Açıklayamıyor çünkü dönemin Ekonomi Bakanı Kemal Derviş ortalıkta yok!
Sorduklarında, ıkına sıkına "Kendisinden bir haftadır haber alamıyorum, nerede olduğunu da bilmiyorum" dedi.
Bir hafta sonra Kemal Derviş Amerika'dan gelen bir uçaktan indi, ortada hiçbir gerekçe yokken "erken seçim ekonomiyi etkilemez" diye zappadana bir açıklama yaptı. O açıklama mevcut koalisyon hükûmetinin sonu oldu...
Yani anlayacağınız geçmişte kimseler Berat Albayrak gibi İnstagram üzerinden istifa etmiyordu çünkü İnstagram veya Twetter gibi sosyal medya araçları henüz yoktu.
Gerçi olsa da fark etmezdi.
Çünkü kimsenin kendi iradesiyle istifa etmesi gibi bir durum söz konusu olamazdı. Genelkurmay devreye girer, milletvekilleri binbir şekilde tehdit edilir ve başka partiye geçiş sağlanırdı.
Ya da otel odalarında kirli pazarlıklar yapılır, milletvekilleri milyon liralar karşılığında başka partiye geçerdi.
Hatta bırakın onu bunu...
Dönemin Cumhurbaşkanları hükûmeti kurma yetkisini bile seçilmiş başbakanlara vermezdi.
O derece yani...
Mesela...
Dönemin Cumhurbaşkanı Demirel, 1998 yılında, kurulacak koalisyon için görevi Çiller'e vermesi gerekirken götürdü bağımsız milletvekili olan dönemin Sanayi ve Ticaret Bakanı Yalım Erez'e verdi.
Çünkü asker böyle olmasını istiyordu.
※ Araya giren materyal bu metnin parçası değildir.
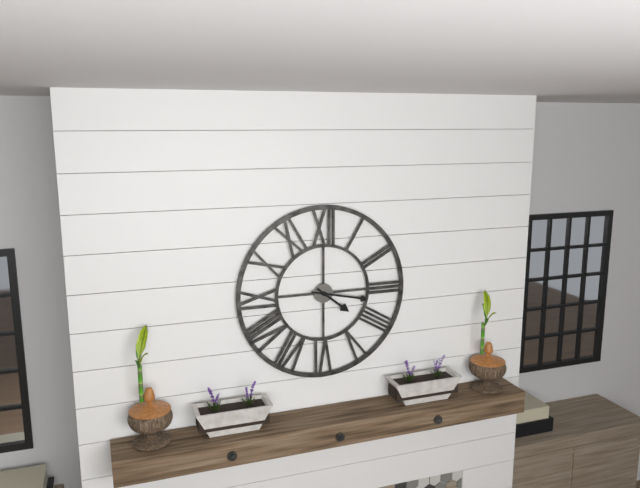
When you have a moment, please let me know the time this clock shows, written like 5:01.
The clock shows 4:17
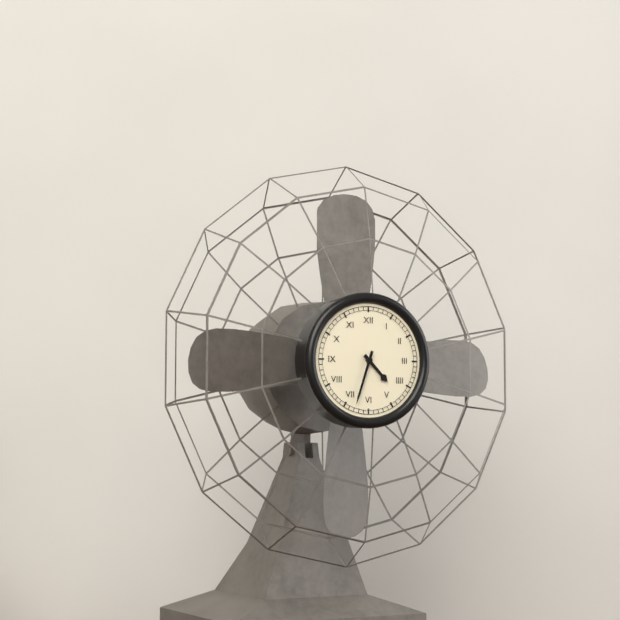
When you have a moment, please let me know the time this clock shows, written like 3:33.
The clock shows 4:33
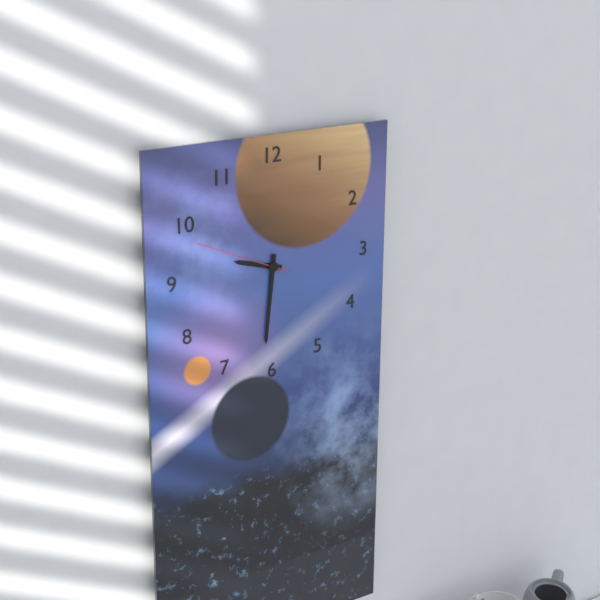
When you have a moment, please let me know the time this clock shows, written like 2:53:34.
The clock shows 9:31:49
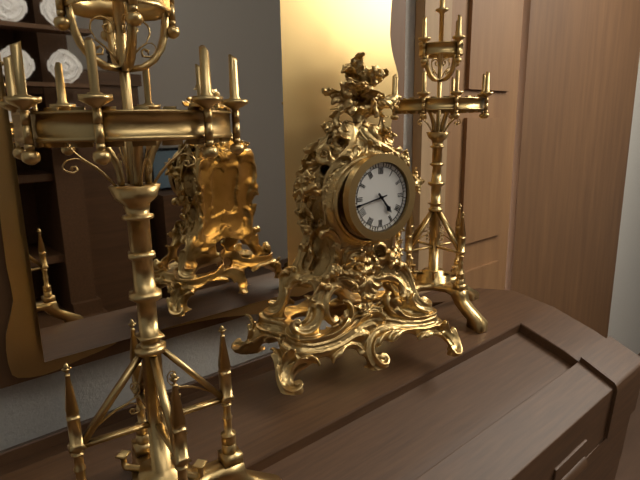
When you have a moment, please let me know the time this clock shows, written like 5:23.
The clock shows 4:43
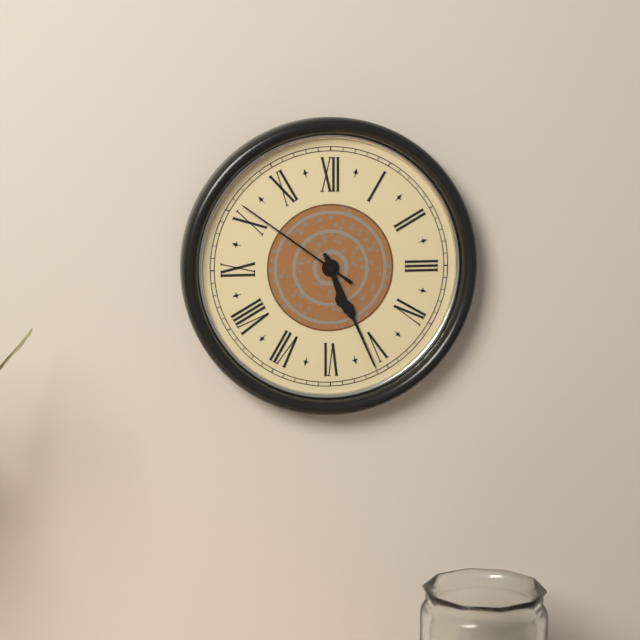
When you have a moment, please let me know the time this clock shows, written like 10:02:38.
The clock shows 5:26:51
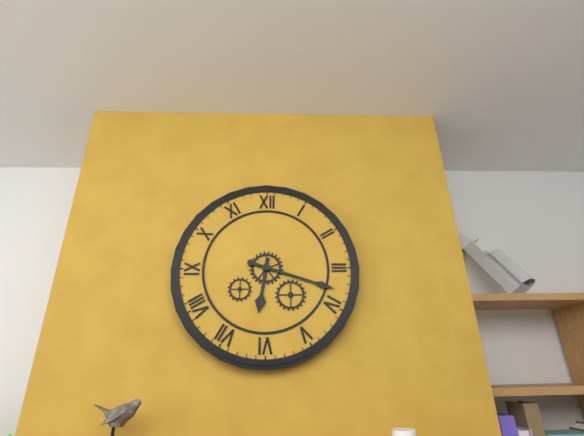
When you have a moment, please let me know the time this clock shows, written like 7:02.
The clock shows 6:18
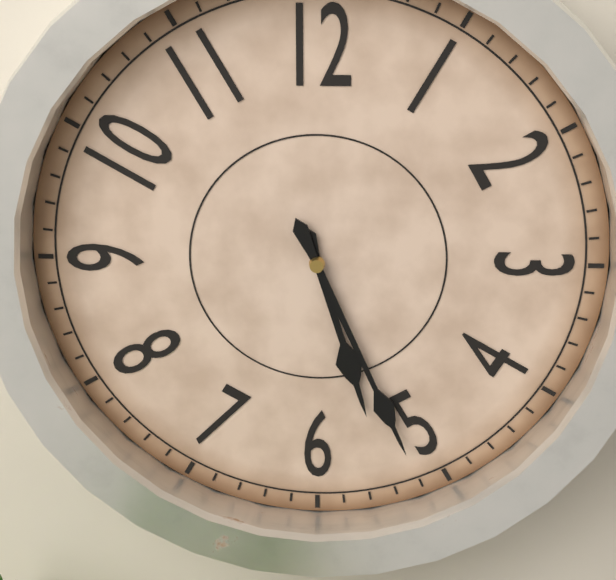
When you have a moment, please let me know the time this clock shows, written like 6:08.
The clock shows 5:26
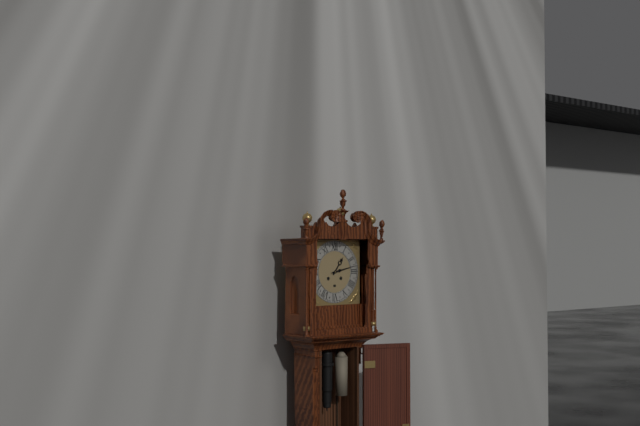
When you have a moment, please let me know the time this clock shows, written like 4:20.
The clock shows 1:13
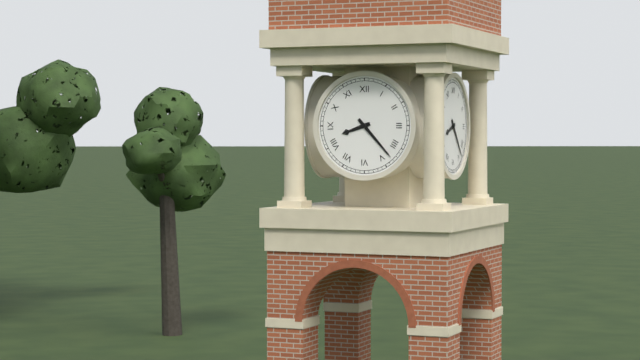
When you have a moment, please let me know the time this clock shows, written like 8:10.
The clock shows 8:23
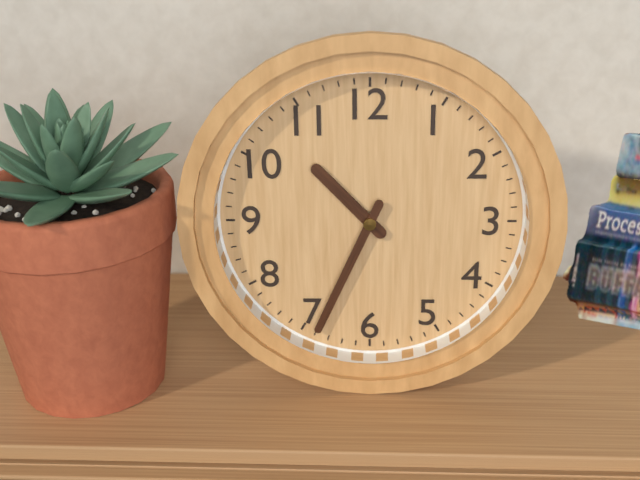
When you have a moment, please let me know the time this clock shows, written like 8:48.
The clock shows 10:34
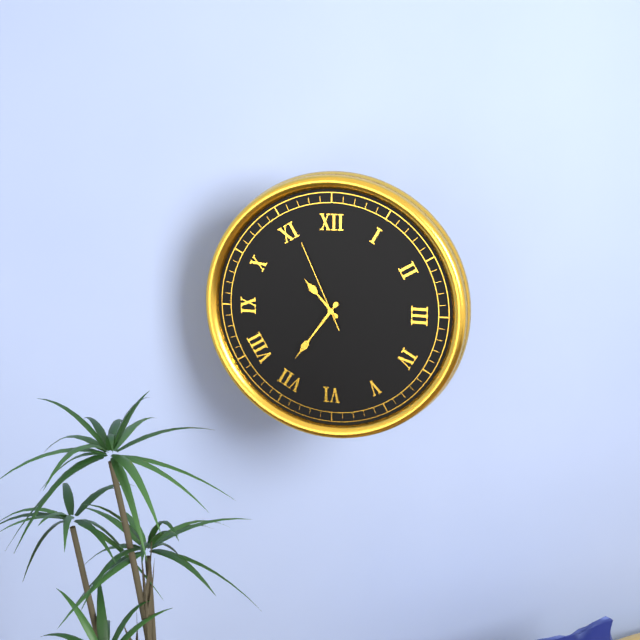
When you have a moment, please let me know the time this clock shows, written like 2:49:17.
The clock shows 10:36:56
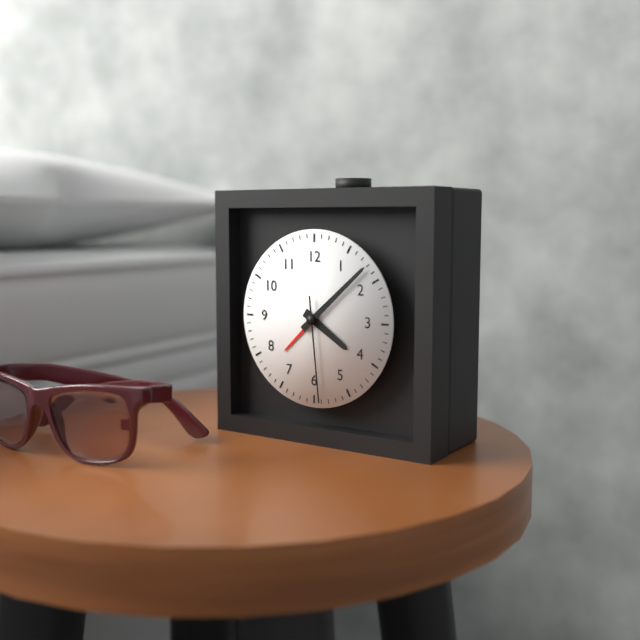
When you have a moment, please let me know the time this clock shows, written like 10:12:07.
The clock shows 4:08:29
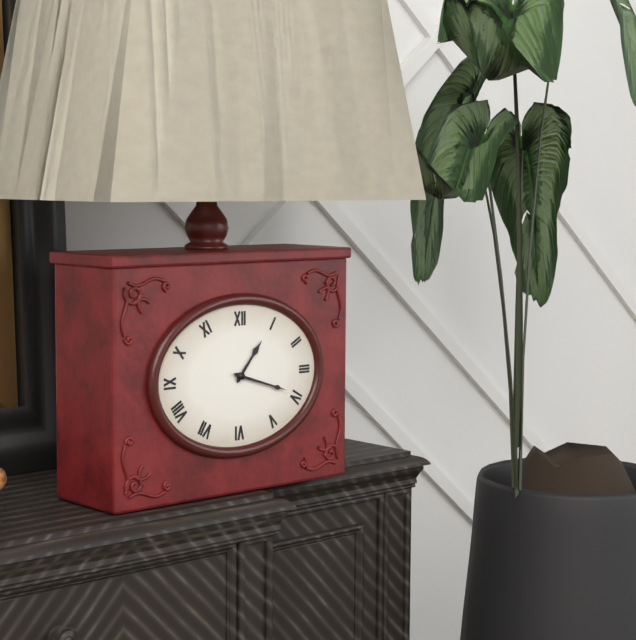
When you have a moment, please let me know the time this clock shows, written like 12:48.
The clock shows 1:18
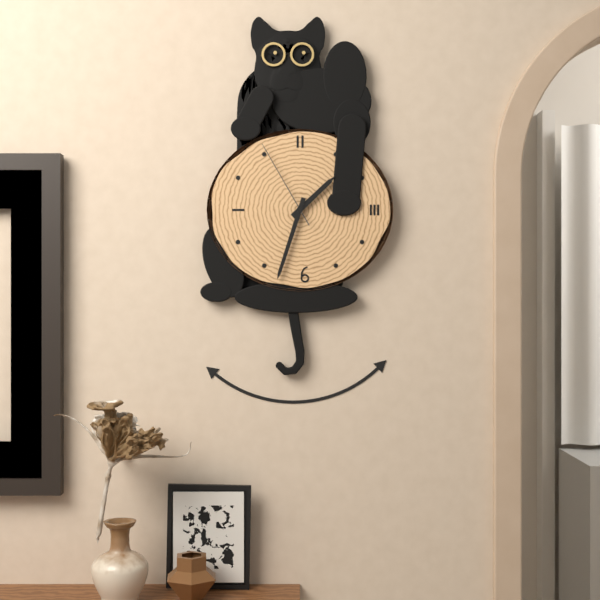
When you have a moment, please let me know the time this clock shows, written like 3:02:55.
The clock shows 1:33:55
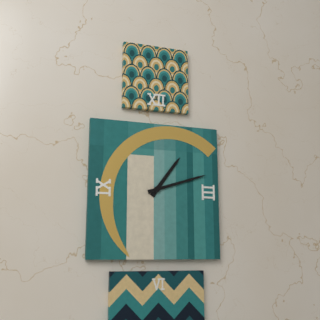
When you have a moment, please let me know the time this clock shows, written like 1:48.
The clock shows 1:12
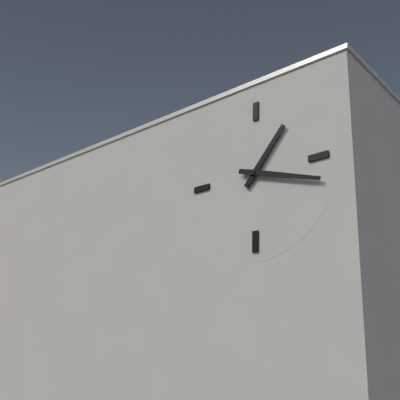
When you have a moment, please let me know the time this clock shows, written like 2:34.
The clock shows 1:18
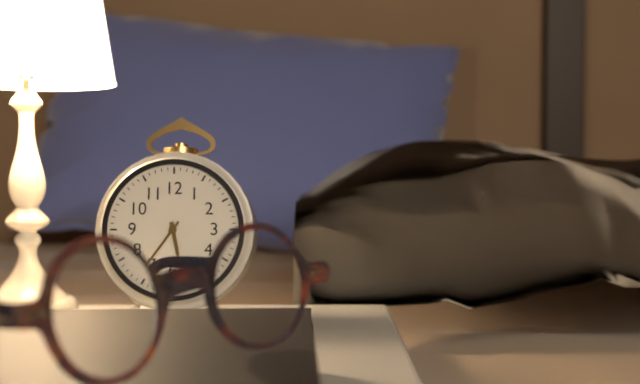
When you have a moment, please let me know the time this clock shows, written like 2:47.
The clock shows 5:36
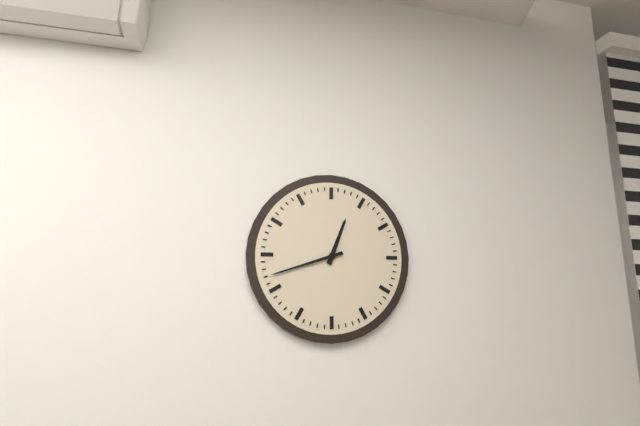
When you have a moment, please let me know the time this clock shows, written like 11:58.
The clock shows 12:42
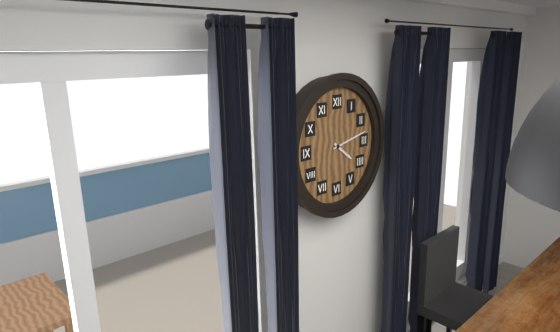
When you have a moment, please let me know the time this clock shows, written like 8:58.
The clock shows 4:13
Kapı kapı dolaşan Yalım Erez bir türlü koalisyon ortağı bulamadı. Bu belirsizlik sayesinde borsa çalkalanırken, ülke ekonomik buhran yaşarken kimseler rezillikten falan bahsetmiyordu.
Yani diyeceğim o ki...
Berat Albayrak'ın istifası üzerinden hükûmeti yıpratmaya çalışanlar "Tarihte böyle rezillik görülmedi" falan derken yalan söylüyor.
Ya da bu olayları unuttuğumuzu sanıyorlar.
Birileri unutsa da tarih ve arşivler unutmuyor işte!